= Prompt =
Reproduce each record exactly. The pictures should be skipped.

Collected data entries
____
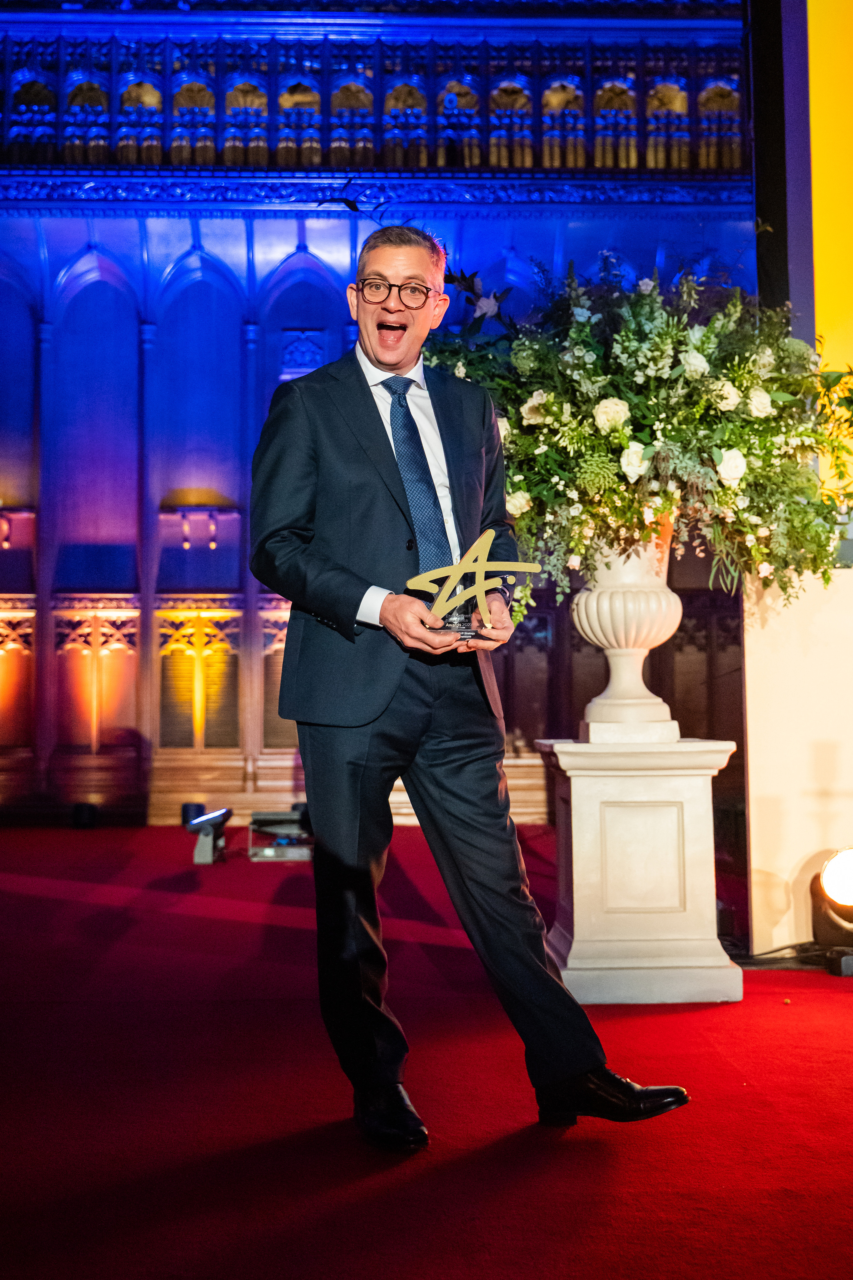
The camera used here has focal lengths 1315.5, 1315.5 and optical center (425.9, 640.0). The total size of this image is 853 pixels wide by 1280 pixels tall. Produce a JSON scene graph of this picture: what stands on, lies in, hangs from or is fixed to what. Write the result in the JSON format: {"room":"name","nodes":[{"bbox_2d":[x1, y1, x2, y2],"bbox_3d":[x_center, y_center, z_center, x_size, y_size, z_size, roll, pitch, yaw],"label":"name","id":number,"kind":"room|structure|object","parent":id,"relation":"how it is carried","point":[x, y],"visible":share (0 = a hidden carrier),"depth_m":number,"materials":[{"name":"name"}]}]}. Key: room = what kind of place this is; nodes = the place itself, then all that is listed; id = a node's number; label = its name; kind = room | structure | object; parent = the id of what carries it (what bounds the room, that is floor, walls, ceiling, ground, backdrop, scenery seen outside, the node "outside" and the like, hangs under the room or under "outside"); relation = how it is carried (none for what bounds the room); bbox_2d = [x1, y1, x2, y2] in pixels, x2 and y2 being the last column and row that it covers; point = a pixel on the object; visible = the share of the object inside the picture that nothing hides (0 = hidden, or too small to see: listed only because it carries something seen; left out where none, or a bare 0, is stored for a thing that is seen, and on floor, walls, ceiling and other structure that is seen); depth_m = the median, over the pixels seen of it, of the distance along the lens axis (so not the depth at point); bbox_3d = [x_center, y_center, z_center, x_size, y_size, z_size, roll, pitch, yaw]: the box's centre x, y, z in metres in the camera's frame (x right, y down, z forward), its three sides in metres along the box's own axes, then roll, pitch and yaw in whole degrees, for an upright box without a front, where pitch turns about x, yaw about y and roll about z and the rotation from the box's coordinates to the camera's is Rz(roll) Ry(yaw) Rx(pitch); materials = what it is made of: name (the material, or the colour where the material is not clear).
{"room":"event hall","nodes":[
{"label":"event hall","id":0,"kind":"room"},
{"bbox_2d":[0,1,759,813],"bbox_3d":[-0.832,-1.927,10.539,9.198,6.845,0.397,0,-4,-2],"label":"back wall","id":1,"kind":"structure","parent":0,"point":[113,226],"depth_m":10.45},
{"bbox_2d":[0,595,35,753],"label":"wall panel","id":2,"kind":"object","parent":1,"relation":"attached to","point":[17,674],"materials":[{"name":"brown wood"}]},
{"bbox_2d":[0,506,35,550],"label":"wall sconce","id":3,"kind":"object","parent":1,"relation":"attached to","point":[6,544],"visible":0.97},
{"bbox_2d":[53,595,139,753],"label":"wall panel","id":4,"kind":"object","parent":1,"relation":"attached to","point":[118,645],"visible":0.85,"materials":[{"name":"brown wood"}]},
{"bbox_2d":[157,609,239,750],"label":"wall panel","id":5,"kind":"object","parent":1,"relation":"attached to","point":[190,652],"visible":0.86,"depth_m":10.28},
{"bbox_2d":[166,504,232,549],"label":"wall sconce","id":6,"kind":"object","parent":1,"relation":"attached to","point":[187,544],"visible":0.97,"depth_m":10.27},
{"bbox_2d":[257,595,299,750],"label":"wall panel","id":7,"kind":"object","parent":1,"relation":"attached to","point":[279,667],"visible":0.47,"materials":[{"name":"brown wood"}]},
{"bbox_2d":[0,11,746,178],"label":"balcony railing","id":8,"kind":"object","parent":1,"relation":"attached to","point":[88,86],"visible":0.75,"depth_m":10.56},
{"bbox_2d":[0,824,852,1279],"bbox_3d":[-0.272,1.030,3.025,6.835,0.118,7.869,0,-4,-2],"label":"red carpet floor","id":9,"kind":"structure","parent":0,"point":[787,1023],"depth_m":2.77,"materials":[{"name":"red carpet"}]},
{"bbox_2d":[71,802,98,828],"bbox_3d":[-2.452,1.260,9.423,0.186,0.182,0.192,0,-4,-2],"label":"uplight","id":10,"kind":"object","parent":9,"relation":"on","point":[78,810],"visible":0.97,"depth_m":9.34,"materials":[{"name":"black"}]},
{"bbox_2d":[185,806,232,863],"bbox_3d":[-1.222,1.096,7.412,0.230,0.274,0.403,0,-4,-2],"label":"stage light","id":11,"kind":"object","parent":9,"relation":"on","point":[207,855],"visible":0.98,"depth_m":7.32,"materials":[{"name":"black"}]},
{"bbox_2d":[248,808,313,860],"bbox_3d":[-0.815,1.122,7.572,0.408,0.232,0.435,0,-4,-2],"label":"stage light","id":12,"kind":"object","parent":9,"relation":"on","point":[264,817],"visible":0.83,"depth_m":7.44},
{"bbox_2d":[242,230,693,1152],"bbox_3d":[0.038,0.057,2.807,0.677,1.808,0.879,0,-4,-2],"label":"man","id":13,"kind":"object","parent":9,"relation":"on","point":[299,522],"visible":0.97,"depth_m":2.69},
{"bbox_2d":[408,530,533,638],"bbox_3d":[0.098,-0.109,2.821,0.306,0.236,0.127,0,-4,-2],"label":"trophy","id":14,"kind":"object","parent":13,"relation":"in","point":[483,547],"visible":0.92,"depth_m":2.80,"materials":[{"name":"gold metal"}]},
{"bbox_2d":[538,735,739,1003],"bbox_3d":[0.634,0.678,4.015,0.565,0.721,0.572,0,-4,-2],"label":"pedestal","id":15,"kind":"object","parent":9,"relation":"on","point":[573,790],"visible":0.96,"depth_m":3.81,"materials":[{"name":"white stone"}]},
{"bbox_2d":[570,526,683,738],"bbox_3d":[0.636,-0.037,4.140,0.373,0.708,0.374,0,-4,-2],"label":"white urn","id":16,"kind":"object","parent":15,"relation":"on","point":[595,604],"visible":0.83,"depth_m":4.05,"materials":[{"name":"ceramic"}]},
{"bbox_2d":[433,257,852,609],"bbox_3d":[0.658,-0.608,4.089,1.590,1.205,1.220,0,-4,-2],"label":"flower arrangement","id":17,"kind":"object","parent":16,"relation":"in","point":[670,437],"visible":0.78,"depth_m":3.84,"materials":[{"name":"white plant"}]},
{"bbox_2d":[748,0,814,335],"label":"black column","id":18,"kind":"structure","parent":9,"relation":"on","point":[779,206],"depth_m":5.44,"materials":[{"name":"black"}]},
{"bbox_2d":[732,940,852,970],"bbox_3d":[1.237,1.014,4.268,0.640,0.077,0.396,0,-4,-2],"label":"cable","id":19,"kind":"object","parent":9,"relation":"on","point":[799,945],"visible":0.64,"depth_m":4.26,"materials":[{"name":"black plastic"}]},
{"bbox_2d":[810,846,852,975],"bbox_3d":[1.377,0.850,4.221,0.283,0.392,0.293,0,-4,-2],"label":"stage light","id":20,"kind":"object","parent":9,"relation":"on","point":[832,872],"visible":0.98,"depth_m":4.19,"materials":[{"name":"black"}]},
{"bbox_2d":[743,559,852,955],"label":"white panel","id":21,"kind":"structure","parent":0,"point":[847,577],"depth_m":4.50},
{"bbox_2d":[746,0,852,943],"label":"side wall","id":22,"kind":"structure","parent":0,"point":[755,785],"depth_m":4.72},
{"bbox_2d":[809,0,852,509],"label":"yellow panel","id":23,"kind":"object","parent":22,"relation":"attached to","point":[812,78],"visible":0.83,"depth_m":4.96,"materials":[{"name":"yellow"}]}
]}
____
= Solution to this task =
The camera used here has focal lengths 1315.5, 1315.5 and optical center (425.9, 640.0). The total size of this image is 853 pixels wide by 1280 pixels tall. Produce a JSON scene graph of this picture: what stands on, lies in, hangs from or is fixed to what. Write the result in the JSON format: {"room":"name","nodes":[{"bbox_2d":[x1, y1, x2, y2],"bbox_3d":[x_center, y_center, z_center, x_size, y_size, z_size, roll, pitch, yaw],"label":"name","id":number,"kind":"room|structure|object","parent":id,"relation":"how it is carried","point":[x, y],"visible":share (0 = a hidden carrier),"depth_m":number,"materials":[{"name":"name"}]}]}. Key: room = what kind of place this is; nodes = the place itself, then all that is listed; id = a node's number; label = its name; kind = room | structure | object; parent = the id of what carries it (what bounds the room, that is floor, walls, ceiling, ground, backdrop, scenery seen outside, the node "outside" and the like, hangs under the room or under "outside"); relation = how it is carried (none for what bounds the room); bbox_2d = [x1, y1, x2, y2] in pixels, x2 and y2 being the last column and row that it covers; point = a pixel on the object; visible = the share of the object inside the picture that nothing hides (0 = hidden, or too small to see: listed only because it carries something seen; left out where none, or a bare 0, is stored for a thing that is seen, and on floor, walls, ceiling and other structure that is seen); depth_m = the median, over the pixels seen of it, of the distance along the lens axis (so not the depth at point); bbox_3d = [x_center, y_center, z_center, x_size, y_size, z_size, roll, pitch, yaw]: the box's centre x, y, z in metres in the camera's frame (x right, y down, z forward), its three sides in metres along the box's own axes, then roll, pitch and yaw in whole degrees, for an upright box without a front, where pitch turns about x, yaw about y and roll about z and the rotation from the box's coordinates to the camera's is Rz(roll) Ry(yaw) Rx(pitch); materials = what it is made of: name (the material, or the colour where the material is not clear).
{"room":"event hall","nodes":[
{"label":"event hall","id":0,"kind":"room"},
{"bbox_2d":[0,1,759,813],"bbox_3d":[-0.832,-1.927,10.539,9.198,6.845,0.397,0,-4,-2],"label":"back wall","id":1,"kind":"structure","parent":0,"point":[113,226],"depth_m":10.45},
{"bbox_2d":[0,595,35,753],"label":"wall panel","id":2,"kind":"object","parent":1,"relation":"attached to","point":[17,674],"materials":[{"name":"brown wood"}]},
{"bbox_2d":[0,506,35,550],"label":"wall sconce","id":3,"kind":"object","parent":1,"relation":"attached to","point":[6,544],"visible":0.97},
{"bbox_2d":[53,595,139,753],"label":"wall panel","id":4,"kind":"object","parent":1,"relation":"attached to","point":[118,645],"visible":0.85,"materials":[{"name":"brown wood"}]},
{"bbox_2d":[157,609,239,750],"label":"wall panel","id":5,"kind":"object","parent":1,"relation":"attached to","point":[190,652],"visible":0.86,"depth_m":10.28},
{"bbox_2d":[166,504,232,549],"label":"wall sconce","id":6,"kind":"object","parent":1,"relation":"attached to","point":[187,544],"visible":0.97,"depth_m":10.27},
{"bbox_2d":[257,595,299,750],"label":"wall panel","id":7,"kind":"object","parent":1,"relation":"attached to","point":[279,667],"visible":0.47,"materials":[{"name":"brown wood"}]},
{"bbox_2d":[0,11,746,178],"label":"balcony railing","id":8,"kind":"object","parent":1,"relation":"attached to","point":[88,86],"visible":0.75,"depth_m":10.56},
{"bbox_2d":[0,824,852,1279],"bbox_3d":[-0.272,1.030,3.025,6.835,0.118,7.869,0,-4,-2],"label":"red carpet floor","id":9,"kind":"structure","parent":0,"point":[787,1023],"depth_m":2.77,"materials":[{"name":"red carpet"}]},
{"bbox_2d":[71,802,98,828],"bbox_3d":[-2.452,1.260,9.423,0.186,0.182,0.192,0,-4,-2],"label":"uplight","id":10,"kind":"object","parent":9,"relation":"on","point":[78,810],"visible":0.97,"depth_m":9.34,"materials":[{"name":"black"}]},
{"bbox_2d":[185,806,232,863],"bbox_3d":[-1.222,1.096,7.412,0.230,0.274,0.403,0,-4,-2],"label":"stage light","id":11,"kind":"object","parent":9,"relation":"on","point":[207,855],"visible":0.98,"depth_m":7.32,"materials":[{"name":"black"}]},
{"bbox_2d":[248,808,313,860],"bbox_3d":[-0.815,1.122,7.572,0.408,0.232,0.435,0,-4,-2],"label":"stage light","id":12,"kind":"object","parent":9,"relation":"on","point":[264,817],"visible":0.83,"depth_m":7.44},
{"bbox_2d":[242,230,693,1152],"bbox_3d":[0.038,0.057,2.807,0.677,1.808,0.879,0,-4,-2],"label":"man","id":13,"kind":"object","parent":9,"relation":"on","point":[299,522],"visible":0.97,"depth_m":2.69},
{"bbox_2d":[408,530,533,638],"bbox_3d":[0.098,-0.109,2.821,0.306,0.236,0.127,0,-4,-2],"label":"trophy","id":14,"kind":"object","parent":13,"relation":"in","point":[483,547],"visible":0.92,"depth_m":2.80,"materials":[{"name":"gold metal"}]},
{"bbox_2d":[538,735,739,1003],"bbox_3d":[0.634,0.678,4.015,0.565,0.721,0.572,0,-4,-2],"label":"pedestal","id":15,"kind":"object","parent":9,"relation":"on","point":[573,790],"visible":0.96,"depth_m":3.81,"materials":[{"name":"white stone"}]},
{"bbox_2d":[570,526,683,738],"bbox_3d":[0.636,-0.037,4.140,0.373,0.708,0.374,0,-4,-2],"label":"white urn","id":16,"kind":"object","parent":15,"relation":"on","point":[595,604],"visible":0.83,"depth_m":4.05,"materials":[{"name":"ceramic"}]},
{"bbox_2d":[433,257,852,609],"bbox_3d":[0.658,-0.608,4.089,1.590,1.205,1.220,0,-4,-2],"label":"flower arrangement","id":17,"kind":"object","parent":16,"relation":"in","point":[670,437],"visible":0.78,"depth_m":3.84,"materials":[{"name":"white plant"}]},
{"bbox_2d":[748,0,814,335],"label":"black column","id":18,"kind":"structure","parent":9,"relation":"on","point":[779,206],"depth_m":5.44,"materials":[{"name":"black"}]},
{"bbox_2d":[732,940,852,970],"bbox_3d":[1.237,1.014,4.268,0.640,0.077,0.396,0,-4,-2],"label":"cable","id":19,"kind":"object","parent":9,"relation":"on","point":[799,945],"visible":0.64,"depth_m":4.26,"materials":[{"name":"black plastic"}]},
{"bbox_2d":[810,846,852,975],"bbox_3d":[1.377,0.850,4.221,0.283,0.392,0.293,0,-4,-2],"label":"stage light","id":20,"kind":"object","parent":9,"relation":"on","point":[832,872],"visible":0.98,"depth_m":4.19,"materials":[{"name":"black"}]},
{"bbox_2d":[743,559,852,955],"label":"white panel","id":21,"kind":"structure","parent":0,"point":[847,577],"depth_m":4.50},
{"bbox_2d":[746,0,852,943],"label":"side wall","id":22,"kind":"structure","parent":0,"point":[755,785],"depth_m":4.72},
{"bbox_2d":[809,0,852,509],"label":"yellow panel","id":23,"kind":"object","parent":22,"relation":"attached to","point":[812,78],"visible":0.83,"depth_m":4.96,"materials":[{"name":"yellow"}]}
]}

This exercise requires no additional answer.